Moving from the mainframe to the cloud, according to Western Union VP head of technology transformation Veena Dandapani, is a problem confronted by most financial institutions.
"We all have systems that were written in the 1960s on mainframes and we all have COBOL codes sitting out there -- millions and millions of lines of code -- and so now everybody wants to move to the cloud because it's agile, it's scalable, it's global," she said, speaking at VMworld in San Francisco last month.
"We are also on the same journey, trying to move to the cloud. It's a learning curve for everyone, and we at Western Union are in 200 countries and we deal with 130 currencies -- it's a very complex cross-border, cross-currency organisation."
Developing a cloud strategy for Western Union wasn't straightforward. Dandapani said the organisation decided the cloud was where it wanted to be, and assumed one provider would be chosen, but the regulators quickly drew a line through that idea.
"We went to the regulators and they asked, 'Where's your exit strategy for the cloud? so if you need to have an exit strategy, what is it? Is it another cloud provider or is it another data centre?'," she explained.
"The most complex in all this is going to be the regulatory bodies and the regulations in each country. Every country we're seeing is having a say in terms of how the data resides, where the data resides, where the transaction has to happen, and no two countries are going to be the same."
Western Union, as a result, is driving a hybrid multi-cloud strategy.
Pointing to regulatory requirements present around the world, Dandapani said that in Russia, for example, there is a mandate that all data has to reside in Russia.
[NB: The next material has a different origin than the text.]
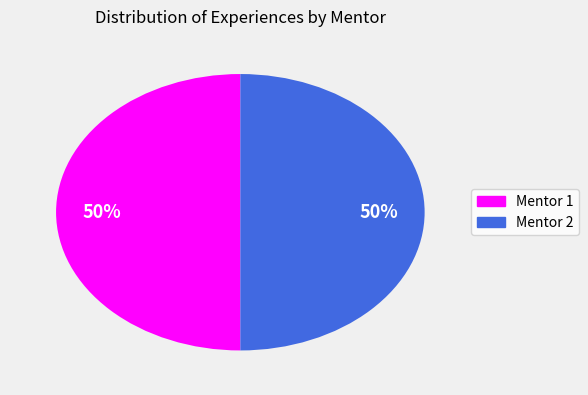

To the nearest percent, what is the difference between the largest and smallest slice percentages?

0%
Meanwhile, the Philippines, she said, dictates that cloud cannot be used unless a hybrid model is used; and Japan requires all cloud transactions stay in Japan.
"So you have all these variations, so as you embark on the cloud journey, you really need to think about regulatory bodies ... that's where we are at right now," she said.
Blockchain: It's still too overhyped
Dandapani touched blockchain, saying the value of the distributed ledger technology is where all of its parts -- the smart contracts, the cryptocurrency, and the single source of truth -- come together before it can provide any kind value for an organisation.
"It all depends on what the use cases are -- everybody's dabbling with blockchain and so are we," she said. "But unless the regulatory body around blockchain [is created], because all of these have to come together, there is really no compliance and standards when we talk about blockchain as how do you govern them? How do you govern the contract? It's very, very hard.
"The way I see blockchain, there's a lot of hype ... but really we haven't conceived a fully-baked use case out there that we can all rely on."
She said, however, that almost all organisations should expect to be impacted by blockchain in some way.
"Directly because they're going to implement something, indirectly because they're going to get sucked into being part of the network that is going to be provided as part of blockchain," Dandapani said.
On artificial intelligence and machine learning, Dandapani said where she sees those technologies playing a part in the financial services industry is in social profiling -- specifically targeting unbanked customers.
Disclosure: Asha Barbaschow travelled as a guest of VMware to VMworld in San Francisco.